Description
Describe the bug
Starting from AWS SDK version 2.30.0, the multipart upload calls ContentStreamProvider::newStream()
twice on the provider
passed to RequestBody::fromContentProvider(ContentStreamProvider provider, long contentLength, String mimeType)
. This leads to two InputStream
instances being created, but only the second one gets closed. If code using the SDK creates an InputSteam
that is tied to an OS handle (like reading from file), the OS handle leaks.
For quite a few streams in Java, it doesn't really matter if you close them or not. Typically this goes for "in-memory" streams, such as ByteArrayInputStream
; after all, there is no underlying handle to release.
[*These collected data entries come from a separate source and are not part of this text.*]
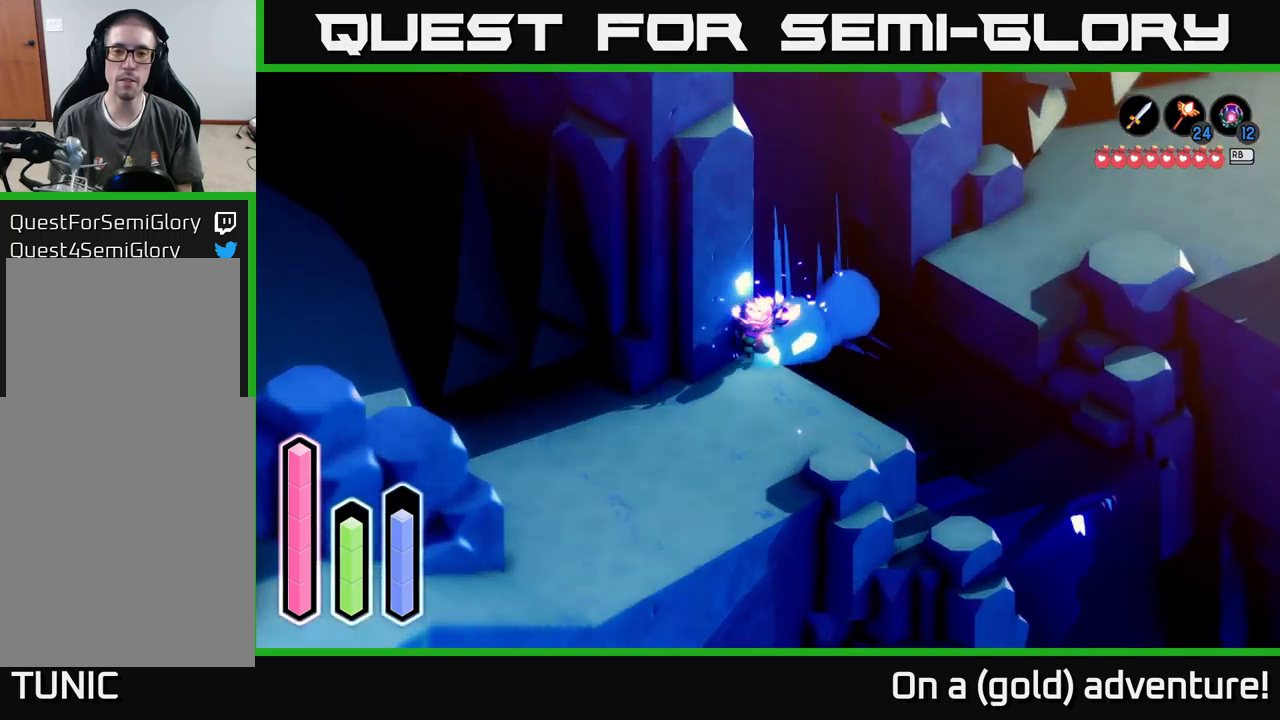
{"buttons": [], "left_stick": "up-left", "right_stick": "center", "events": [[184, "A", "down"], [217, "left_stick", "up-left"], [317, "A", "up"]]}
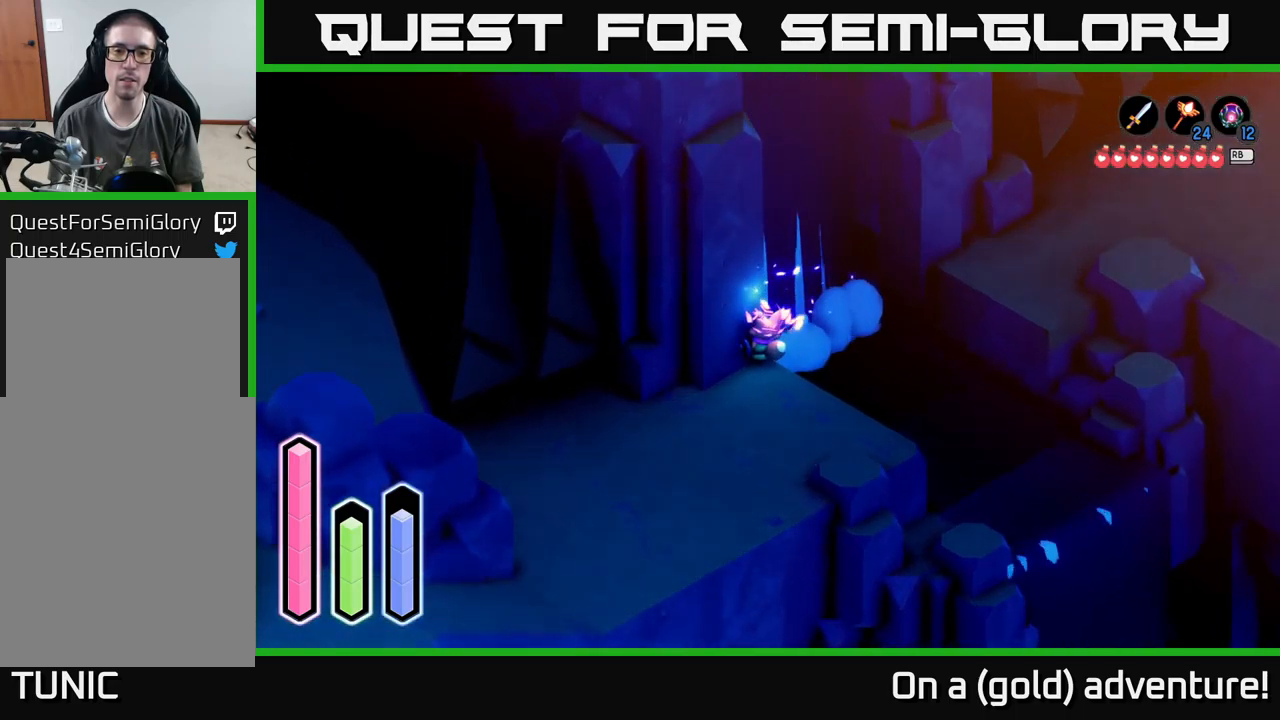
{"buttons": [], "left_stick": "up-right", "right_stick": "center", "events": [[300, "left_stick", "up-right"]]}
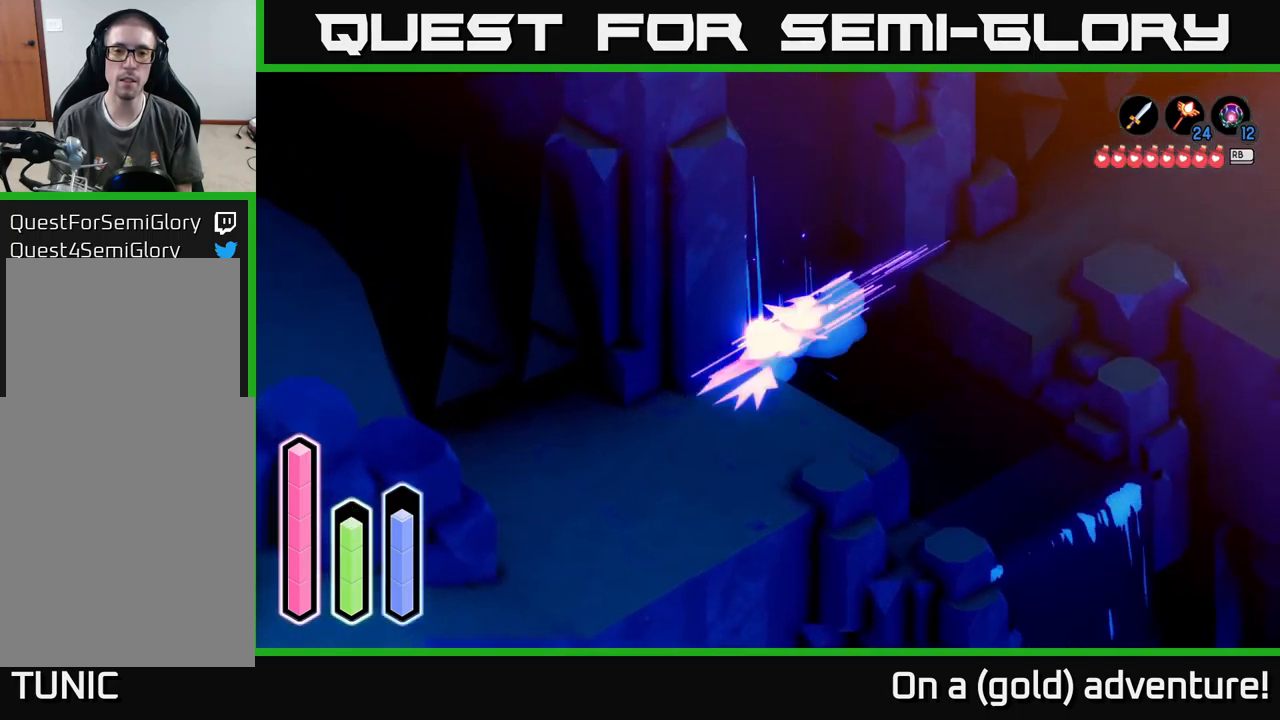
{"buttons": ["A"], "left_stick": "up-right", "right_stick": "center", "events": [[17, "A", "down"], [184, "A", "up"], [500, "A", "down"]]}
However, if you provide an InputStream
that has has a native OS handle attached to it (such as a file handle), the container may run out of file handles and crash.
For our use case, this issue is blocking us from upgrading to version 2.30, simply because it breaks our exports feature. We unload data (chunks) onto S3. We then load these chunks (one-by-one, in order) from our service to run them through a zip stream, and upload the result as parts. This process has been running fine for years with the AWS sdk up to version 2.29.
Regression Issue
- Select this option if this issue appears to be a regression.
Expected Behavior
The AWS SDK should close any InputStream's
it asks, preferably only once.
Preferably, the SDK should also only ask for the InputStream once, as producing the stream may be an expensive operation.
Current Behavior
The SDK invokes newStream()
on the provided ContentStreamProvider
twice, but only closes the second stream. This has been observed by adding logging in our application, which produced this output (heavily simplified):
Requested newStream() -> InputStream@49022cf9 (active streams: 1)
Requested newStream() -> InputStream@79fe40f (active streams: 2)
Closed InputStream@79fe40f (active streams: 1)
(No more logs related to this)
I'm pretty confident this issue was first introduced in #4492. Specifically, the AwsChunkedV4PayloadSigner::beforeSigning method calls newStream()
, but does not close it.
public void beforeSigning(SdkHttpRequest.Builder request, ContentStreamProvider payload) {
long encodedContentLength = 0;
long contentLength = moveContentLength(request, payload != null ? payload.newStream() : new StringInputStream(""));
It doesn't close it, because the SignerUtils::moveContentLength method takes an InputStream
, but never closes it.
Reproduction Steps
Writing out a realistic example for a multipart upload is quite complicated, especially with the requirement of any non-last parts to have a size > 5mb. In short, to trace the issue, start a multipart upload (we use the synchronous S3Client
), and upload a part using a ContentStreamProvider
that has been patched to track "open" (ContentStreamProvider::newStream()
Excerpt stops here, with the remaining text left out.